:: DATA TO EXAMINE ::
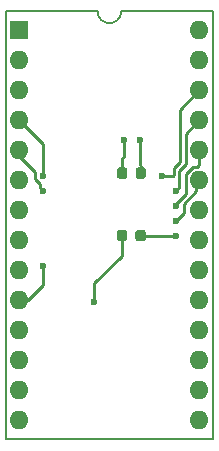
<source format=gbr>
G04 #@! TF.GenerationSoftware,KiCad,Pcbnew,5.0.2+dfsg1-1*
G04 #@! TF.CreationDate,2021-06-16T12:20:31+01:00*
G04 #@! TF.ProjectId,SE PLCC ROM,53452050-4c43-4432-9052-4f4d2e6b6963,rev?*
G04 #@! TF.SameCoordinates,Original*
G04 #@! TF.FileFunction,Copper,L2,Bot*
G04 #@! TF.FilePolarity,Positive*
%FSLAX46Y46*%
G04 Gerber Fmt 4.6, Leading zero omitted, Abs format (unit mm)*
G04 Created by KiCad (PCBNEW 5.0.2+dfsg1-1) date Wed 16 Jun 2021 12:20:31 BST*
%MOMM*%
%LPD*%
G01*
G04 APERTURE LIST*
G04 #@! TA.AperFunction,NonConductor*
%ADD10C,0.150000*%
G04 #@! TD*
G04 #@! TA.AperFunction,ComponentPad*
%ADD11R,1.600000X1.600000*%
G04 #@! TD*
G04 #@! TA.AperFunction,ComponentPad*
%ADD12O,1.600000X1.600000*%
G04 #@! TD*
G04 #@! TA.AperFunction,Conductor*
%ADD13C,0.100000*%
G04 #@! TD*
G04 #@! TA.AperFunction,SMDPad,CuDef*
%ADD14C,0.875000*%
G04 #@! TD*
G04 #@! TA.AperFunction,ViaPad*
%ADD15C,0.600000*%
G04 #@! TD*
G04 #@! TA.AperFunction,Conductor*
%ADD16C,0.250000*%
G04 #@! TD*
G04 APERTURE END LIST*
D10*
X132400000Y-65450000D02*
G75*
G02X130400000Y-65450000I-1000000J0D01*
G01*
X140150000Y-65450000D02*
X132450000Y-65450000D01*
X122650000Y-65450000D02*
X130350000Y-65450000D01*
X122650000Y-65450000D02*
X122650000Y-101700000D01*
X140150000Y-101700000D02*
X122650000Y-101700000D01*
X140150000Y-65450000D02*
X140150000Y-101700000D01*
D11*
G04 #@! TO.P,J1,1*
G04 #@! TO.N,/A15*
X123775001Y-67075001D03*
D12*
G04 #@! TO.P,J1,15*
G04 #@! TO.N,/D3*
X139015001Y-100095001D03*
G04 #@! TO.P,J1,2*
G04 #@! TO.N,/A12*
X123775001Y-69615001D03*
G04 #@! TO.P,J1,16*
G04 #@! TO.N,/D4*
X139015001Y-97555001D03*
G04 #@! TO.P,J1,3*
G04 #@! TO.N,/A7*
X123775001Y-72155001D03*
G04 #@! TO.P,J1,17*
G04 #@! TO.N,/D5*
X139015001Y-95015001D03*
G04 #@! TO.P,J1,4*
G04 #@! TO.N,/A6*
X123775001Y-74695001D03*
G04 #@! TO.P,J1,18*
G04 #@! TO.N,/D6*
X139015001Y-92475001D03*
G04 #@! TO.P,J1,5*
G04 #@! TO.N,/A5*
X123775001Y-77235001D03*
G04 #@! TO.P,J1,19*
G04 #@! TO.N,/D7*
X139015001Y-89935001D03*
G04 #@! TO.P,J1,6*
G04 #@! TO.N,/A4*
X123775001Y-79775001D03*
G04 #@! TO.P,J1,20*
G04 #@! TO.N,Net-(J1-Pad20)*
X139015001Y-87395001D03*
G04 #@! TO.P,J1,7*
G04 #@! TO.N,/A3*
X123775001Y-82315001D03*
G04 #@! TO.P,J1,21*
G04 #@! TO.N,/A10*
X139015001Y-84855001D03*
G04 #@! TO.P,J1,8*
G04 #@! TO.N,/A2*
X123775001Y-84855001D03*
G04 #@! TO.P,J1,22*
G04 #@! TO.N,/A16*
X139015001Y-82315001D03*
G04 #@! TO.P,J1,9*
G04 #@! TO.N,/A1*
X123775001Y-87395001D03*
G04 #@! TO.P,J1,23*
G04 #@! TO.N,/A11*
X139015001Y-79775001D03*
G04 #@! TO.P,J1,10*
G04 #@! TO.N,/A0*
X123775001Y-89935001D03*
G04 #@! TO.P,J1,24*
G04 #@! TO.N,/A9*
X139015001Y-77235001D03*
G04 #@! TO.P,J1,11*
G04 #@! TO.N,/D0*
X123775001Y-92475001D03*
G04 #@! TO.P,J1,25*
G04 #@! TO.N,/A8*
X139015001Y-74695001D03*
G04 #@! TO.P,J1,12*
G04 #@! TO.N,/D1*
X123775001Y-95015001D03*
G04 #@! TO.P,J1,26*
G04 #@! TO.N,/A13*
X139015001Y-72155001D03*
G04 #@! TO.P,J1,13*
G04 #@! TO.N,/D2*
X123775001Y-97555001D03*
G04 #@! TO.P,J1,27*
G04 #@! TO.N,/A14*
X139015001Y-69615001D03*
G04 #@! TO.P,J1,14*
G04 #@! TO.N,GND*
X123775001Y-100095001D03*
G04 #@! TO.P,J1,28*
G04 #@! TO.N,+5V*
X139015001Y-67075001D03*
G04 #@! TD*
D13*
G04 #@! TO.N,GND*
G04 #@! TO.C,R2*
G36*
X132702691Y-83976053D02*
X132723926Y-83979203D01*
X132744750Y-83984419D01*
X132764962Y-83991651D01*
X132784368Y-84000830D01*
X132802781Y-84011866D01*
X132820024Y-84024654D01*
X132835930Y-84039070D01*
X132850346Y-84054976D01*
X132863134Y-84072219D01*
X132874170Y-84090632D01*
X132883349Y-84110038D01*
X132890581Y-84130250D01*
X132895797Y-84151074D01*
X132898947Y-84172309D01*
X132900000Y-84193750D01*
X132900000Y-84706250D01*
X132898947Y-84727691D01*
X132895797Y-84748926D01*
X132890581Y-84769750D01*
X132883349Y-84789962D01*
X132874170Y-84809368D01*
X132863134Y-84827781D01*
X132850346Y-84845024D01*
X132835930Y-84860930D01*
X132820024Y-84875346D01*
X132802781Y-84888134D01*
X132784368Y-84899170D01*
X132764962Y-84908349D01*
X132744750Y-84915581D01*
X132723926Y-84920797D01*
X132702691Y-84923947D01*
X132681250Y-84925000D01*
X132243750Y-84925000D01*
X132222309Y-84923947D01*
X132201074Y-84920797D01*
X132180250Y-84915581D01*
X132160038Y-84908349D01*
X132140632Y-84899170D01*
X132122219Y-84888134D01*
X132104976Y-84875346D01*
X132089070Y-84860930D01*
X132074654Y-84845024D01*
X132061866Y-84827781D01*
X132050830Y-84809368D01*
X132041651Y-84789962D01*
X132034419Y-84769750D01*
X132029203Y-84748926D01*
X132026053Y-84727691D01*
X132025000Y-84706250D01*
X132025000Y-84193750D01*
X132026053Y-84172309D01*
X132029203Y-84151074D01*
X132034419Y-84130250D01*
X132041651Y-84110038D01*
X132050830Y-84090632D01*
X132061866Y-84072219D01*
X132074654Y-84054976D01*
X132089070Y-84039070D01*
X132104976Y-84024654D01*
X132122219Y-84011866D01*
X132140632Y-84000830D01*
X132160038Y-83991651D01*
X132180250Y-83984419D01*
X132201074Y-83979203D01*
X132222309Y-83976053D01*
X132243750Y-83975000D01*
X132681250Y-83975000D01*
X132702691Y-83976053D01*
X132702691Y-83976053D01*
G37*
D14*
G04 #@! TD*
G04 #@! TO.P,R2,2*
G04 #@! TO.N,GND*
X132462500Y-84450000D03*
D13*
G04 #@! TO.N,Net-(R2-Pad1)*
G04 #@! TO.C,R2*
G36*
X134277691Y-83976053D02*
X134298926Y-83979203D01*
X134319750Y-83984419D01*
X134339962Y-83991651D01*
X134359368Y-84000830D01*
X134377781Y-84011866D01*
X134395024Y-84024654D01*
X134410930Y-84039070D01*
X134425346Y-84054976D01*
X134438134Y-84072219D01*
X134449170Y-84090632D01*
X134458349Y-84110038D01*
X134465581Y-84130250D01*
X134470797Y-84151074D01*
X134473947Y-84172309D01*
X134475000Y-84193750D01*
X134475000Y-84706250D01*
X134473947Y-84727691D01*
X134470797Y-84748926D01*
X134465581Y-84769750D01*
X134458349Y-84789962D01*
X134449170Y-84809368D01*
X134438134Y-84827781D01*
X134425346Y-84845024D01*
X134410930Y-84860930D01*
X134395024Y-84875346D01*
X134377781Y-84888134D01*
X134359368Y-84899170D01*
X134339962Y-84908349D01*
X134319750Y-84915581D01*
X134298926Y-84920797D01*
X134277691Y-84923947D01*
X134256250Y-84925000D01*
X133818750Y-84925000D01*
X133797309Y-84923947D01*
X133776074Y-84920797D01*
X133755250Y-84915581D01*
X133735038Y-84908349D01*
X133715632Y-84899170D01*
X133697219Y-84888134D01*
X133679976Y-84875346D01*
X133664070Y-84860930D01*
X133649654Y-84845024D01*
X133636866Y-84827781D01*
X133625830Y-84809368D01*
X133616651Y-84789962D01*
X133609419Y-84769750D01*
X133604203Y-84748926D01*
X133601053Y-84727691D01*
X133600000Y-84706250D01*
X133600000Y-84193750D01*
X133601053Y-84172309D01*
X133604203Y-84151074D01*
X133609419Y-84130250D01*
X133616651Y-84110038D01*
X133625830Y-84090632D01*
X133636866Y-84072219D01*
X133649654Y-84054976D01*
X133664070Y-84039070D01*
X133679976Y-84024654D01*
X133697219Y-84011866D01*
X133715632Y-84000830D01*
X133735038Y-83991651D01*
X133755250Y-83984419D01*
X133776074Y-83979203D01*
X133797309Y-83976053D01*
X133818750Y-83975000D01*
X134256250Y-83975000D01*
X134277691Y-83976053D01*
X134277691Y-83976053D01*
G37*
D14*
G04 #@! TD*
G04 #@! TO.P,R2,1*
G04 #@! TO.N,Net-(R2-Pad1)*
X134037500Y-84450000D03*
D13*
G04 #@! TO.N,+5V*
G04 #@! TO.C,R1*
G36*
X132715191Y-78676053D02*
X132736426Y-78679203D01*
X132757250Y-78684419D01*
X132777462Y-78691651D01*
X132796868Y-78700830D01*
X132815281Y-78711866D01*
X132832524Y-78724654D01*
X132848430Y-78739070D01*
X132862846Y-78754976D01*
X132875634Y-78772219D01*
X132886670Y-78790632D01*
X132895849Y-78810038D01*
X132903081Y-78830250D01*
X132908297Y-78851074D01*
X132911447Y-78872309D01*
X132912500Y-78893750D01*
X132912500Y-79406250D01*
X132911447Y-79427691D01*
X132908297Y-79448926D01*
X132903081Y-79469750D01*
X132895849Y-79489962D01*
X132886670Y-79509368D01*
X132875634Y-79527781D01*
X132862846Y-79545024D01*
X132848430Y-79560930D01*
X132832524Y-79575346D01*
X132815281Y-79588134D01*
X132796868Y-79599170D01*
X132777462Y-79608349D01*
X132757250Y-79615581D01*
X132736426Y-79620797D01*
X132715191Y-79623947D01*
X132693750Y-79625000D01*
X132256250Y-79625000D01*
X132234809Y-79623947D01*
X132213574Y-79620797D01*
X132192750Y-79615581D01*
X132172538Y-79608349D01*
X132153132Y-79599170D01*
X132134719Y-79588134D01*
X132117476Y-79575346D01*
X132101570Y-79560930D01*
X132087154Y-79545024D01*
X132074366Y-79527781D01*
X132063330Y-79509368D01*
X132054151Y-79489962D01*
X132046919Y-79469750D01*
X132041703Y-79448926D01*
X132038553Y-79427691D01*
X132037500Y-79406250D01*
X132037500Y-78893750D01*
X132038553Y-78872309D01*
X132041703Y-78851074D01*
X132046919Y-78830250D01*
X132054151Y-78810038D01*
X132063330Y-78790632D01*
X132074366Y-78772219D01*
X132087154Y-78754976D01*
X132101570Y-78739070D01*
X132117476Y-78724654D01*
X132134719Y-78711866D01*
X132153132Y-78700830D01*
X132172538Y-78691651D01*
X132192750Y-78684419D01*
X132213574Y-78679203D01*
X132234809Y-78676053D01*
X132256250Y-78675000D01*
X132693750Y-78675000D01*
X132715191Y-78676053D01*
X132715191Y-78676053D01*
G37*
D14*
G04 #@! TD*
G04 #@! TO.P,R1,1*
G04 #@! TO.N,+5V*
X132475000Y-79150000D03*
D13*
G04 #@! TO.N,Net-(R1-Pad2)*
G04 #@! TO.C,R1*
G36*
X134290191Y-78676053D02*
X134311426Y-78679203D01*
X134332250Y-78684419D01*
X134352462Y-78691651D01*
X134371868Y-78700830D01*
X134390281Y-78711866D01*
X134407524Y-78724654D01*
X134423430Y-78739070D01*
X134437846Y-78754976D01*
X134450634Y-78772219D01*
X134461670Y-78790632D01*
X134470849Y-78810038D01*
X134478081Y-78830250D01*
X134483297Y-78851074D01*
X134486447Y-78872309D01*
X134487500Y-78893750D01*
X134487500Y-79406250D01*
X134486447Y-79427691D01*
X134483297Y-79448926D01*
X134478081Y-79469750D01*
X134470849Y-79489962D01*
X134461670Y-79509368D01*
X134450634Y-79527781D01*
X134437846Y-79545024D01*
X134423430Y-79560930D01*
X134407524Y-79575346D01*
X134390281Y-79588134D01*
X134371868Y-79599170D01*
X134352462Y-79608349D01*
X134332250Y-79615581D01*
X134311426Y-79620797D01*
X134290191Y-79623947D01*
X134268750Y-79625000D01*
X133831250Y-79625000D01*
X133809809Y-79623947D01*
X133788574Y-79620797D01*
X133767750Y-79615581D01*
X133747538Y-79608349D01*
X133728132Y-79599170D01*
X133709719Y-79588134D01*
X133692476Y-79575346D01*
X133676570Y-79560930D01*
X133662154Y-79545024D01*
X133649366Y-79527781D01*
X133638330Y-79509368D01*
X133629151Y-79489962D01*
X133621919Y-79469750D01*
X133616703Y-79448926D01*
X133613553Y-79427691D01*
X133612500Y-79406250D01*
X133612500Y-78893750D01*
X133613553Y-78872309D01*
X133616703Y-78851074D01*
X133621919Y-78830250D01*
X133629151Y-78810038D01*
X133638330Y-78790632D01*
X133649366Y-78772219D01*
X133662154Y-78754976D01*
X133676570Y-78739070D01*
X133692476Y-78724654D01*
X133709719Y-78711866D01*
X133728132Y-78700830D01*
X133747538Y-78691651D01*
X133767750Y-78684419D01*
X133788574Y-78679203D01*
X133809809Y-78676053D01*
X133831250Y-78675000D01*
X134268750Y-78675000D01*
X134290191Y-78676053D01*
X134290191Y-78676053D01*
G37*
D14*
G04 #@! TD*
G04 #@! TO.P,R1,2*
G04 #@! TO.N,Net-(R1-Pad2)*
X134050000Y-79150000D03*
D15*
G04 #@! TO.N,+5V*
X132670000Y-76362500D03*
G04 #@! TO.N,Net-(R1-Pad2)*
X133950000Y-76350000D03*
G04 #@! TO.N,GND*
X130130000Y-90037500D03*
G04 #@! TO.N,Net-(R2-Pad1)*
X137000000Y-84450000D03*
G04 #@! TO.N,/A6*
X125800000Y-79400000D03*
G04 #@! TO.N,/A5*
X125800000Y-80650000D03*
G04 #@! TO.N,/A0*
X125800000Y-87000000D03*
G04 #@! TO.N,/A11*
X137000000Y-83200000D03*
G04 #@! TO.N,/A9*
X137000000Y-81950000D03*
G04 #@! TO.N,/A8*
X137000000Y-80650000D03*
G04 #@! TO.N,/A13*
X135850000Y-79390000D03*
G04 #@! TD*
D16*
G04 #@! TO.N,+5V*
X132475000Y-77925000D02*
X132475000Y-79150000D01*
X132670000Y-76362500D02*
X132670000Y-77730000D01*
X132670000Y-77730000D02*
X132475000Y-77925000D01*
G04 #@! TO.N,Net-(R1-Pad2)*
X133950000Y-76350000D02*
X133950000Y-77650000D01*
X133950000Y-78475000D02*
X133950000Y-77650000D01*
X134050000Y-78575000D02*
X133950000Y-78475000D01*
X134050000Y-79150000D02*
X134050000Y-78575000D01*
G04 #@! TO.N,GND*
X130130000Y-88470000D02*
X130130000Y-90037500D01*
X132462500Y-84450000D02*
X132462500Y-86137500D01*
X132462500Y-86137500D02*
X130130000Y-88470000D01*
G04 #@! TO.N,Net-(R2-Pad1)*
X136575736Y-84450000D02*
X134037500Y-84450000D01*
X137000000Y-84450000D02*
X136575736Y-84450000D01*
G04 #@! TO.N,/A6*
X125800000Y-76720000D02*
X123775001Y-74695001D01*
X125800000Y-79400000D02*
X125800000Y-76720000D01*
G04 #@! TO.N,/A5*
X125100000Y-79050000D02*
X123775001Y-77725001D01*
X125100000Y-79650000D02*
X125100000Y-79050000D01*
X125500001Y-80050001D02*
X125100000Y-79650000D01*
X125800000Y-80650000D02*
X125500001Y-80350001D01*
X123775001Y-77725001D02*
X123775001Y-77235001D01*
X125500001Y-80350001D02*
X125500001Y-80050001D01*
G04 #@! TO.N,/A0*
X124464999Y-89935001D02*
X123775001Y-89935001D01*
X125800000Y-87000000D02*
X125800000Y-88600000D01*
X125800000Y-88600000D02*
X124464999Y-89935001D01*
G04 #@! TO.N,/A11*
X138750000Y-80040002D02*
X139015001Y-79775001D01*
X138750000Y-80700000D02*
X138750000Y-80040002D01*
X137700000Y-81750000D02*
X138750000Y-80700000D01*
X137000000Y-83200000D02*
X137700000Y-82500000D01*
X137700000Y-82500000D02*
X137700000Y-81750000D01*
G04 #@! TO.N,/A9*
X137000000Y-81813590D02*
X137850000Y-80963590D01*
X137000000Y-81950000D02*
X137000000Y-81813590D01*
X137850000Y-79275000D02*
X138475000Y-78650000D01*
X137850000Y-80963590D02*
X137850000Y-79275000D01*
X138475000Y-78650000D02*
X138850000Y-78650000D01*
X139015001Y-78484999D02*
X139015001Y-77235001D01*
X138850000Y-78650000D02*
X139015001Y-78484999D01*
G04 #@! TO.N,/A8*
X137299999Y-80350001D02*
X137299999Y-78950001D01*
X137000000Y-80650000D02*
X137299999Y-80350001D01*
X137299999Y-78950001D02*
X137850000Y-78400000D01*
X137850000Y-75860002D02*
X139015001Y-74695001D01*
X137850000Y-78400000D02*
X137850000Y-75860002D01*
G04 #@! TO.N,/A13*
X135850000Y-79390000D02*
X136760000Y-79390000D01*
X136849989Y-79300011D02*
X136849989Y-78750011D01*
X136760000Y-79390000D02*
X136849989Y-79300011D01*
X136849989Y-78750011D02*
X137350000Y-78250000D01*
X137350000Y-73820002D02*
X139015001Y-72155001D01*
X137350000Y-78250000D02*
X137350000Y-73820002D01*
G04 #@! TD*
M02*

</source>
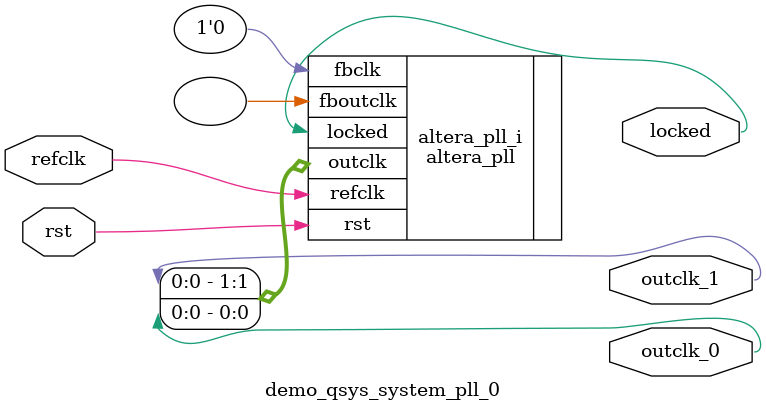
<source format=v>
`timescale 1ns/10ps
module  demo_qsys_system_pll_0(

	// interface 'refclk'
	input wire refclk,

	// interface 'reset'
	input wire rst,

	// interface 'outclk0'
	output wire outclk_0,

	// interface 'outclk1'
	output wire outclk_1,

	// interface 'locked'
	output wire locked
);

	altera_pll #(
		.fractional_vco_multiplier("false"),
		.reference_clock_frequency("50.0 MHz"),
		.operation_mode("direct"),
		.number_of_clocks(2),
		.output_clock_frequency0("50.000000 MHz"),
		.phase_shift0("0 ps"),
		.duty_cycle0(50),
		.output_clock_frequency1("50.000000 MHz"),
		.phase_shift1("-3000 ps"),
		.duty_cycle1(50),
		.output_clock_frequency2("0 MHz"),
		.phase_shift2("0 ps"),
		.duty_cycle2(50),
		.output_clock_frequency3("0 MHz"),
		.phase_shift3("0 ps"),
		.duty_cycle3(50),
		.output_clock_frequency4("0 MHz"),
		.phase_shift4("0 ps"),
		.duty_cycle4(50),
		.output_clock_frequency5("0 MHz"),
		.phase_shift5("0 ps"),
		.duty_cycle5(50),
		.output_clock_frequency6("0 MHz"),
		.phase_shift6("0 ps"),
		.duty_cycle6(50),
		.output_clock_frequency7("0 MHz"),
		.phase_shift7("0 ps"),
		.duty_cycle7(50),
		.output_clock_frequency8("0 MHz"),
		.phase_shift8("0 ps"),
		.duty_cycle8(50),
		.output_clock_frequency9("0 MHz"),
		.phase_shift9("0 ps"),
		.duty_cycle9(50),
		.output_clock_frequency10("0 MHz"),
		.phase_shift10("0 ps"),
		.duty_cycle10(50),
		.output_clock_frequency11("0 MHz"),
		.phase_shift11("0 ps"),
		.duty_cycle11(50),
		.output_clock_frequency12("0 MHz"),
		.phase_shift12("0 ps"),
		.duty_cycle12(50),
		.output_clock_frequency13("0 MHz"),
		.phase_shift13("0 ps"),
		.duty_cycle13(50),
		.output_clock_frequency14("0 MHz"),
		.phase_shift14("0 ps"),
		.duty_cycle14(50),
		.output_clock_frequency15("0 MHz"),
		.phase_shift15("0 ps"),
		.duty_cycle15(50),
		.output_clock_frequency16("0 MHz"),
		.phase_shift16("0 ps"),
		.duty_cycle16(50),
		.output_clock_frequency17("0 MHz"),
		.phase_shift17("0 ps"),
		.duty_cycle17(50),
		.pll_type("General"),
		.pll_subtype("General")
	) altera_pll_i (
		.rst	(rst),
		.outclk	({outclk_1, outclk_0}),
		.locked	(locked),
		.fboutclk	( ),
		.fbclk	(1'b0),
		.refclk	(refclk)
	);
endmodule


</source>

:: ASSIGNED TASK ::
Everything from the top line of the data down to and including the line with "G04 #@! TO.P,J1,22*" is to be copied, except the pictures.

:: SOLUTION TO THIS PROBLEM ::
<source format=gbr>
G04 #@! TF.GenerationSoftware,KiCad,Pcbnew,5.0.2+dfsg1-1*
G04 #@! TF.CreationDate,2021-06-16T12:20:31+01:00*
G04 #@! TF.ProjectId,SE PLCC ROM,53452050-4c43-4432-9052-4f4d2e6b6963,rev?*
G04 #@! TF.SameCoordinates,Original*
G04 #@! TF.FileFunction,Copper,L2,Bot*
G04 #@! TF.FilePolarity,Positive*
%FSLAX46Y46*%
G04 Gerber Fmt 4.6, Leading zero omitted, Abs format (unit mm)*
G04 Created by KiCad (PCBNEW 5.0.2+dfsg1-1) date Wed 16 Jun 2021 12:20:31 BST*
%MOMM*%
%LPD*%
G01*
G04 APERTURE LIST*
G04 #@! TA.AperFunction,NonConductor*
%ADD10C,0.150000*%
G04 #@! TD*
G04 #@! TA.AperFunction,ComponentPad*
%ADD11R,1.600000X1.600000*%
G04 #@! TD*
G04 #@! TA.AperFunction,ComponentPad*
%ADD12O,1.600000X1.600000*%
G04 #@! TD*
G04 #@! TA.AperFunction,Conductor*
%ADD13C,0.100000*%
G04 #@! TD*
G04 #@! TA.AperFunction,SMDPad,CuDef*
%ADD14C,0.875000*%
G04 #@! TD*
G04 #@! TA.AperFunction,ViaPad*
%ADD15C,0.600000*%
G04 #@! TD*
G04 #@! TA.AperFunction,Conductor*
%ADD16C,0.250000*%
G04 #@! TD*
G04 APERTURE END LIST*
D10*
X132400000Y-65450000D02*
G75*
G02X130400000Y-65450000I-1000000J0D01*
G01*
X140150000Y-65450000D02*
X132450000Y-65450000D01*
X122650000Y-65450000D02*
X130350000Y-65450000D01*
X122650000Y-65450000D02*
X122650000Y-101700000D01*
X140150000Y-101700000D02*
X122650000Y-101700000D01*
X140150000Y-65450000D02*
X140150000Y-101700000D01*
D11*
G04 #@! TO.P,J1,1*
G04 #@! TO.N,/A15*
X123775001Y-67075001D03*
D12*
G04 #@! TO.P,J1,15*
G04 #@! TO.N,/D3*
X139015001Y-100095001D03*
G04 #@! TO.P,J1,2*
G04 #@! TO.N,/A12*
X123775001Y-69615001D03*
G04 #@! TO.P,J1,16*
G04 #@! TO.N,/D4*
X139015001Y-97555001D03*
G04 #@! TO.P,J1,3*
G04 #@! TO.N,/A7*
X123775001Y-72155001D03*
G04 #@! TO.P,J1,17*
G04 #@! TO.N,/D5*
X139015001Y-95015001D03*
G04 #@! TO.P,J1,4*
G04 #@! TO.N,/A6*
X123775001Y-74695001D03*
G04 #@! TO.P,J1,18*
G04 #@! TO.N,/D6*
X139015001Y-92475001D03*
G04 #@! TO.P,J1,5*
G04 #@! TO.N,/A5*
X123775001Y-77235001D03*
G04 #@! TO.P,J1,19*
G04 #@! TO.N,/D7*
X139015001Y-89935001D03*
G04 #@! TO.P,J1,6*
G04 #@! TO.N,/A4*
X123775001Y-79775001D03*
G04 #@! TO.P,J1,20*
G04 #@! TO.N,Net-(J1-Pad20)*
X139015001Y-87395001D03*
G04 #@! TO.P,J1,7*
G04 #@! TO.N,/A3*
X123775001Y-82315001D03*
G04 #@! TO.P,J1,21*
G04 #@! TO.N,/A10*
X139015001Y-84855001D03*
G04 #@! TO.P,J1,8*
G04 #@! TO.N,/A2*
X123775001Y-84855001D03*
G04 #@! TO.P,J1,22*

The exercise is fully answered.